A 2012 study from the Centre for Retirement Research at Boston College in the United States found that the greater number of older persons employed led to better outcomes for the young, including reduced unemployment and a higher wage.
The study looked at what is known at the "lump of labour" theory, a hypothesis that dates back to 1851, and suggests that if a group enters the labour market (or remains past their traditional retirement age) others will be unable to find jobs or be given fewer hours.
But the Boston study concluded that there was no "consistent evidence that changes in the employment rates of older workers adversely affect the employment and wage rates of their younger counterparts."
"If anything," it said, "the opposite is true."
As older people stay in labour force, the college said, they are not only workers, but also consumers. The income they earn helps boost consumption, increase demand for goods and services, and in turn, create job opportunities for the young.

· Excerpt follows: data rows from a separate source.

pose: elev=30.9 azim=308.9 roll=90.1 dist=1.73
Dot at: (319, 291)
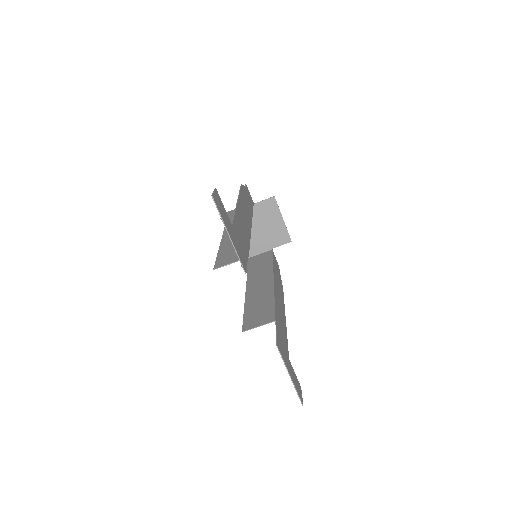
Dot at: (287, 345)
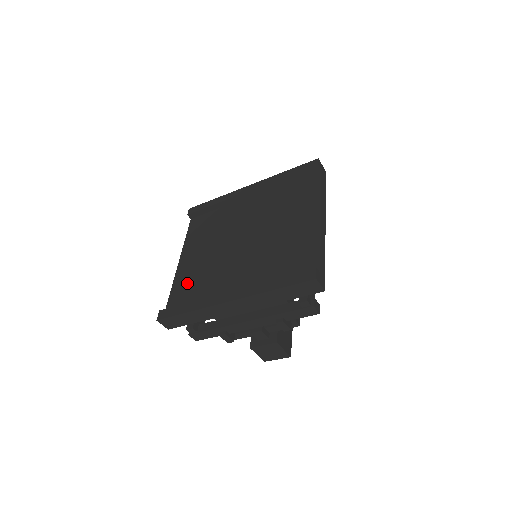
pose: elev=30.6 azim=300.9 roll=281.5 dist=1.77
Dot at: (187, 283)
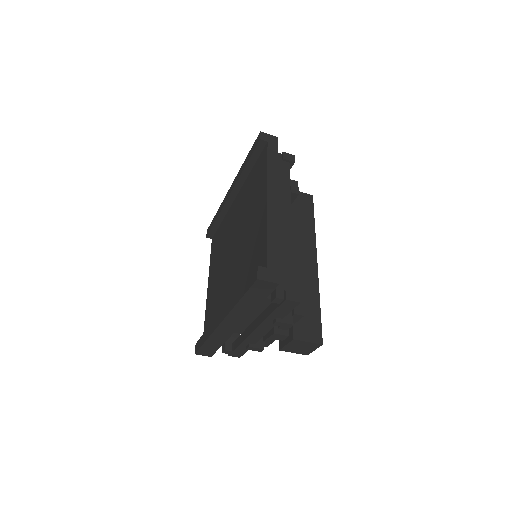
Dot at: (210, 308)
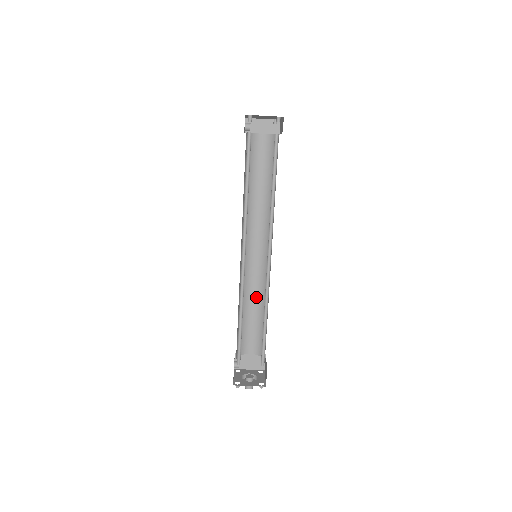
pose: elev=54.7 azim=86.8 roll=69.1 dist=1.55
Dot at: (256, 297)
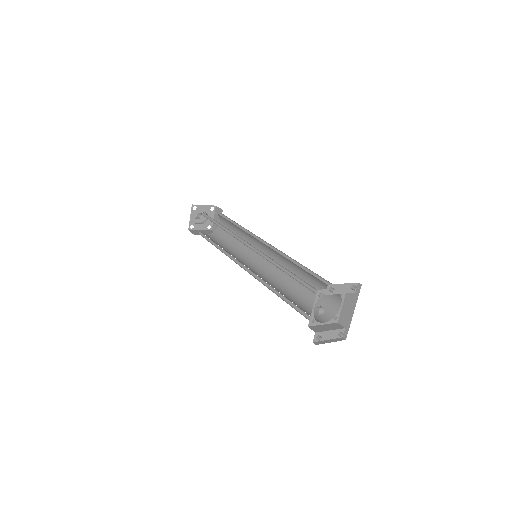
Dot at: occluded
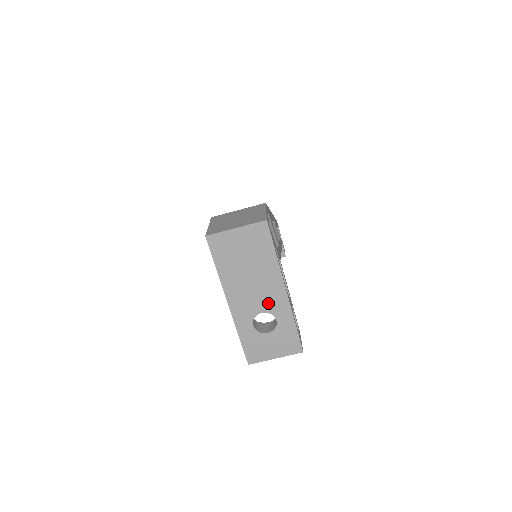
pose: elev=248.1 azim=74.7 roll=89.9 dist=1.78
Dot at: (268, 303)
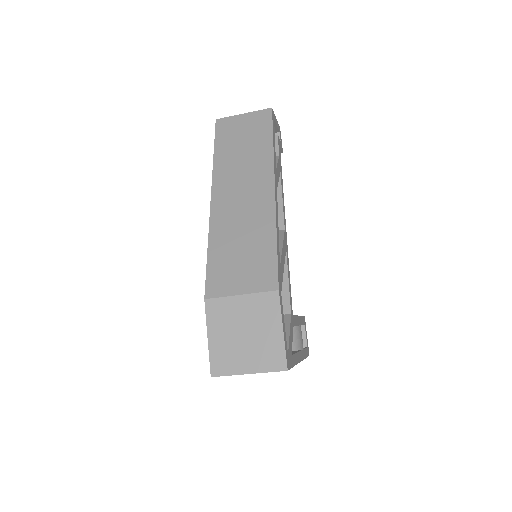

Lauren Friese, founder of TalentEgg.ca, a job and career resource website for students and recent graduates that also works closely with employers, says graduating from university and college and entering the workforce has always has been a challenging transition.
While graduates may find it a little more difficult to find work after graduation right now, she said, things tend to eventually work out for the students she deals with.
And the argument that pits younger and older workers against each other isn't helpful, she added.
"There are so many other things that are happening that have changed youth employment (and) that are probably more productive to discuss, because the retirement age is not something you can change," Friese said.
She said employers' perception of Gen Y workers are lazy or entitled, as well as a tendency for employers to compete for a handful of graduates from select universities are larger problems for young workers.
If some work could be done to change employers attitudes on those fronts, she said, it would improve youth's chances of employment.
Judith Leary-Joyce, 64, runs a business consulting company out of the U.K. and as well as a blog called The Second Act, which encourages women to share their stories about how they have thrived as they've grown older.
She says that while she's seen a lack of respect for older people in the past, the current generation of young people see the value of learning from the boomers, an age group that is now healthier, stronger and productive for much longer than ever before.
"There's so much wisdom in very dynamic active people who are absolutely not ready to kick back and relax and play in life," Leary-Joyce said.
"It's not right that we don't share that. For me, it's a sense of giving back now (and) I'm not prepared to stop helping."